Kehidupan seorang peternak dan inseminator
3 Kali Gagal, Akhirnya Bunting"
Kisah Pak Darto dan Sapi Betinanya
Di desa kecil bernama Cipeundeuy, tinggal seorang peternak sederhana (Pak Darto). Ia memelihara dua ekor sapi betina. Bukan peternakan besar, tapi baginya, dua ekor itu harapan hidup.
Saya pertama kali datang ke rumah Pak Darto sekitar setahun lalu. Sapi betinanya yang satu, Si Manis, sudah masuk usia siap kawin. Beliau semangat sekali:
“Kalau jadi bunting, Pak, nanti anaknya mau saya tabung buat biaya sekolah cucu.”
IB Pertama: Harapan Besar
Saya lihat tanda-tanda birahi Si Manis cukup jelas. Birahi sore, saya IB malam. Pak Darto senyum-senyum, “Bismillah, semoga jadi.”
Sebulan kemudian, saya datang untuk pemeriksaan kebuntingan.

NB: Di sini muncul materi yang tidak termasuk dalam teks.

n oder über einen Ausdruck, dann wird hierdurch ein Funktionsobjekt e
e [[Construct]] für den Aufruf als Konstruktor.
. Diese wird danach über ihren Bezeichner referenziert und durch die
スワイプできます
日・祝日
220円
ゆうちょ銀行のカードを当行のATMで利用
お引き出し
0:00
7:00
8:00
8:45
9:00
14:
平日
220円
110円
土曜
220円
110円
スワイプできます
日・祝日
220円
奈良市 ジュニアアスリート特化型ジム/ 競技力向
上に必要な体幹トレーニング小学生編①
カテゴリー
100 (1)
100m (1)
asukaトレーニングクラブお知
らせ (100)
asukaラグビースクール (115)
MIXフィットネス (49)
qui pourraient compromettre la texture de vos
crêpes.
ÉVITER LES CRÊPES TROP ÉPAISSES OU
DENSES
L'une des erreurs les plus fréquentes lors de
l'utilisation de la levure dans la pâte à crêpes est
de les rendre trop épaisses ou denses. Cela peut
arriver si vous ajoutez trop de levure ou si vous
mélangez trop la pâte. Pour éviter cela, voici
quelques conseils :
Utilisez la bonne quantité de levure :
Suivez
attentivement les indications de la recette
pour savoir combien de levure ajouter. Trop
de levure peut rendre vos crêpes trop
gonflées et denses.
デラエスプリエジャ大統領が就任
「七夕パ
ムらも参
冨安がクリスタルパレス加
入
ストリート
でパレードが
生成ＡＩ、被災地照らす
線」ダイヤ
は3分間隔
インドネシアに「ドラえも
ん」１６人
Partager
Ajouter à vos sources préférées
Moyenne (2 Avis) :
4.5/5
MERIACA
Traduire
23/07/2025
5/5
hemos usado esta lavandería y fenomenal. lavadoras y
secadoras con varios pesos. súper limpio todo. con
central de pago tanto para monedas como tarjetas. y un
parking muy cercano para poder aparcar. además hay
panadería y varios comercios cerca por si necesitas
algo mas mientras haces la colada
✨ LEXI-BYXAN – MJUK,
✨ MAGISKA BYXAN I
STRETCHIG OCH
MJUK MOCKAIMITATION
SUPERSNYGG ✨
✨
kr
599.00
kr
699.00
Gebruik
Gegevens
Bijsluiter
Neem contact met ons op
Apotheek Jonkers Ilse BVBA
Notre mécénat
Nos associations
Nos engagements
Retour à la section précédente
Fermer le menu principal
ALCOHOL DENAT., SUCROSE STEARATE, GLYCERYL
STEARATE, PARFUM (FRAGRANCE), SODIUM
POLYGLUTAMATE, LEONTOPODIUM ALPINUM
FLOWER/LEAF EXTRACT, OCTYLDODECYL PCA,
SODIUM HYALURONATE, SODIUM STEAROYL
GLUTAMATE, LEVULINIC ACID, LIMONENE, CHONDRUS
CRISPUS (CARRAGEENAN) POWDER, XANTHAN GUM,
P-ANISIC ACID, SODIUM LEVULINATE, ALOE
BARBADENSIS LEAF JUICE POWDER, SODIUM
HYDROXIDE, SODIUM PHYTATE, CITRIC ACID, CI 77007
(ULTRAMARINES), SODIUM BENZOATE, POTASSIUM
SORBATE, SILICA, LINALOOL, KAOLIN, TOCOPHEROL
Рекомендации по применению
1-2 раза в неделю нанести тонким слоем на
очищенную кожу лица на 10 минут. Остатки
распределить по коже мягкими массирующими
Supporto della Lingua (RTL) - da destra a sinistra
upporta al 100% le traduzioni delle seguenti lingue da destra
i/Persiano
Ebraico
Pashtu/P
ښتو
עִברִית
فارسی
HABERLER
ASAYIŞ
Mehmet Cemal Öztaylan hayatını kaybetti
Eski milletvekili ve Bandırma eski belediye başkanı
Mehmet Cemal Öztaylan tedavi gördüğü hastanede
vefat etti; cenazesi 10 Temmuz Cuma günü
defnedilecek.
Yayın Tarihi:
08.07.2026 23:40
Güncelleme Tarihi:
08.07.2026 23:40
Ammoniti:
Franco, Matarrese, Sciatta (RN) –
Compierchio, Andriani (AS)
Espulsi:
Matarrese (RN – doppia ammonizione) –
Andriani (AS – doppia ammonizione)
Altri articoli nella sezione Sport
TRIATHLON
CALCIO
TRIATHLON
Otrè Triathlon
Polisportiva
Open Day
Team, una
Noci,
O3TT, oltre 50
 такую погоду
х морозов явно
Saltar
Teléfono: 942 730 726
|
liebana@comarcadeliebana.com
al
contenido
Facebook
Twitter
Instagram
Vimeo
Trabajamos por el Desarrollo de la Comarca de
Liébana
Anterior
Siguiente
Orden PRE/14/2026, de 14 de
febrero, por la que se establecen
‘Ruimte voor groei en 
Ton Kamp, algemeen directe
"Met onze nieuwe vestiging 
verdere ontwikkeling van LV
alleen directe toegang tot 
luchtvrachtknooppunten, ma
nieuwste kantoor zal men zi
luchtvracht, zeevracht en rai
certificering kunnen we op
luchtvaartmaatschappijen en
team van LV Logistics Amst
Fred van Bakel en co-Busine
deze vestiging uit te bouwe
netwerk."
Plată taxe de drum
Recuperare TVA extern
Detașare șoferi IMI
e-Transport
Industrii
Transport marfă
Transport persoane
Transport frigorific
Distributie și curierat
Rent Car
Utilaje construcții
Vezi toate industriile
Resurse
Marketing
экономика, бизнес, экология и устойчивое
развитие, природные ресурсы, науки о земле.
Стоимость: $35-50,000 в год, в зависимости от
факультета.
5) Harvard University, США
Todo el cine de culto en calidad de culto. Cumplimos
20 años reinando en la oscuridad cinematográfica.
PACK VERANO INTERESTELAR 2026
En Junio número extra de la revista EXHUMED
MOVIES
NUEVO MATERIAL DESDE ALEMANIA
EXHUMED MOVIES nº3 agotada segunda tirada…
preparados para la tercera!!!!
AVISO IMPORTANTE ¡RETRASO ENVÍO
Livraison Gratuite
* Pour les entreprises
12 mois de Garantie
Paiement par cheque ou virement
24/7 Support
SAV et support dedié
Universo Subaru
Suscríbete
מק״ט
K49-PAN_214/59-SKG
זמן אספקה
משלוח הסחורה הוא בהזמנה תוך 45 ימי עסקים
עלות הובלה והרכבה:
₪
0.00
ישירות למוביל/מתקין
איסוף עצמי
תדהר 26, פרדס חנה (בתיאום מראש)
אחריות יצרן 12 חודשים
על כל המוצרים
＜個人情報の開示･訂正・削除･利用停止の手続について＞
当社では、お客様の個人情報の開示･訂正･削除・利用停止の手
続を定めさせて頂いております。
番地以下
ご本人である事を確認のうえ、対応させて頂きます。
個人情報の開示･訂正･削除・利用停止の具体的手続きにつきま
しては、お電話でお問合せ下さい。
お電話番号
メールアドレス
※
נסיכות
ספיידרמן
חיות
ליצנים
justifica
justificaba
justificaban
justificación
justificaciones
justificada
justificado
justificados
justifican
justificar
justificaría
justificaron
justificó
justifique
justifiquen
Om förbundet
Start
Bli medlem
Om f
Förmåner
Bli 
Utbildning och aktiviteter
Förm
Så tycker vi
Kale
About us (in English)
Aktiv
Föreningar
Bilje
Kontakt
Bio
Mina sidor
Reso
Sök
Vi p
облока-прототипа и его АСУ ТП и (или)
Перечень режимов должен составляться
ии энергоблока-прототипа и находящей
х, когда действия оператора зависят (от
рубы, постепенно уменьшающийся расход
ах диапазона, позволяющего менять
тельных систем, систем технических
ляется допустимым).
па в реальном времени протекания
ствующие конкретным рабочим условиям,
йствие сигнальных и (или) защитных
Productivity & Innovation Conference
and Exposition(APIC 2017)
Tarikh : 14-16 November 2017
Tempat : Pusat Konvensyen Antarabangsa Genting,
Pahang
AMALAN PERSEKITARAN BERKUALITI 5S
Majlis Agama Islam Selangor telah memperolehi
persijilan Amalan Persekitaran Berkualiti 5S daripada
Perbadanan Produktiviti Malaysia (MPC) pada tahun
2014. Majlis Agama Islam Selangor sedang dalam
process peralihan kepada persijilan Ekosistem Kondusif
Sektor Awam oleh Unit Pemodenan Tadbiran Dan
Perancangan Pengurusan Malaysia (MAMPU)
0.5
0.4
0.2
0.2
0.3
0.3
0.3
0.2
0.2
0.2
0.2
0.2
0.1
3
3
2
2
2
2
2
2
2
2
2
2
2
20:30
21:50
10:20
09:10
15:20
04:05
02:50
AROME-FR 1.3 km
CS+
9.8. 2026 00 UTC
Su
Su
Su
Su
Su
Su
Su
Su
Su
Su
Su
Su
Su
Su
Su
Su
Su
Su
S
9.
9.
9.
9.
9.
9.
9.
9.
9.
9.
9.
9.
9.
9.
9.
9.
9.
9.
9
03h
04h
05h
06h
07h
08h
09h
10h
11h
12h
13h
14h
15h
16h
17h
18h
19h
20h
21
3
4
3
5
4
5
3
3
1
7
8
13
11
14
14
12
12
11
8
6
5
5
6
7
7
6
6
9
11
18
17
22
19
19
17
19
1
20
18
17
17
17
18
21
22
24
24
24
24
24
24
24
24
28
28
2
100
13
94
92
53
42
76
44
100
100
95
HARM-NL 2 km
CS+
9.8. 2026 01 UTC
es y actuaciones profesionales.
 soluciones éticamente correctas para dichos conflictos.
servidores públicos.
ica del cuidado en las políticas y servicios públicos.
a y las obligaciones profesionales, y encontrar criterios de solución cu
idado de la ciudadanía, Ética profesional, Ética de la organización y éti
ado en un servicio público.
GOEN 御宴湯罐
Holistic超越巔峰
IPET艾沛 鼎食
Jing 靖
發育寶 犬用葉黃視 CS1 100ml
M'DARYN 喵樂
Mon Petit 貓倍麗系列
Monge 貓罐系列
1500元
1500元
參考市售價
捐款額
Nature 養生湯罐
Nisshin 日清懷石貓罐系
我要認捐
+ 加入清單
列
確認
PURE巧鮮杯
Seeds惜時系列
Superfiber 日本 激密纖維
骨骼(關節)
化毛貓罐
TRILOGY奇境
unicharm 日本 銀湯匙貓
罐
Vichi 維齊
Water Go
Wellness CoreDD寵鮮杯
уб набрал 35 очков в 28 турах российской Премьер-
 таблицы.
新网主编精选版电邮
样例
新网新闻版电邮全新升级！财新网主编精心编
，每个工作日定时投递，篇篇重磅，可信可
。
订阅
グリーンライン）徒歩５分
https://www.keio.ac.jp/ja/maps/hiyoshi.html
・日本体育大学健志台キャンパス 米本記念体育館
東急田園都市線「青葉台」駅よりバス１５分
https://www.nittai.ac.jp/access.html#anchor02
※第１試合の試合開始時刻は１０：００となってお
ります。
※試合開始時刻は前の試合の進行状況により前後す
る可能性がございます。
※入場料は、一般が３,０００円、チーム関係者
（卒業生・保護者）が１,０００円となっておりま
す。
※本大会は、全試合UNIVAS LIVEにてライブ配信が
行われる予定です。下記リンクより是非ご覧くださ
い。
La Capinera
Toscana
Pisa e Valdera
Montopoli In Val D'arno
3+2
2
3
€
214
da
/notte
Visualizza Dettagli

Hasilnya? Negatif.
Pak Darto kelihatan kecewa, tapi tetap tegar. “Nggak apa-apa, Pak. Coba lagi nanti” kata saya.
IB Kedua: Sedikit Ragu
Kali kedua, saya lebih hati-hati. Saya cek birahi lebih detail, waktu IB lebih tepat. Tapi... hasilnya masih sama. Si Manis belum bunting.
Saya jujur bilang ke Pak Darto, “Mungkin kondisi tubuhnya belum optimal. Coba ditambah mineral dan perhatikan pakan, ya Pak.”
Beliau nurut. Pakan ditambah, hijauan segar, garam mineral digantung di kandang. Sapi pun mulai kelihatan lebih segar.
IB Ketiga: Doa dan Deg-degan
Beberapa bulan kemudian, Si Manis birahi lagi. Kali ini Pak Darto agak ragu, “Pak... masih mau coba?”
Saya jawab, “Selagi belum tua, masih bisa, Pak. Kita coba lagi, tapi sambil ikhlas juga.”
IB ketiga dilakukan pagi hari. Posisi serviks bagus, sapi tenang, kondisi tubuh fit. Rasanya optimis, tapi tetap saya bilang "kita tunggu hasilnya nanti."
Hari Penentuan
Hari ke-40, saya datang dengan perasaan deg-degan. Pak Darto sudah menunggu di kandang, bahkan lebih dulu dari saya.
Saya mulai pemeriksaan rektal. Perlahan, saya senyum lebar.
“Alhamdulillah, bunting, Pak!”
Pak Darto langsung angkat tangan ke langit, “Ya Allah, akhirnya…”
Beliau duduk di bangku kayu, matanya berkaca-kaca.
“Bapak tahu nggak? Saya udah sempat mikir mau jual sapi ini. Tapi saya tahan. Ternyata memang belum waktunya.”
Pelajaran dari Si Manis
Dari pengalaman itu, saya belajar bahwa inseminasi bukan soal sekali suntik langsung jadi. Tapi soal ketekunan, evaluasi, dan kerja sama antara inseminator dan peternak.
Buat saya, buntingnya Si Manis bukan cuma sukses teknis, tapi kemenangan hati. Karena di balik satu pedet yang lahir, ada semangat, ada doa, dan ada harapan seorang kakek untuk masa depan cucunya.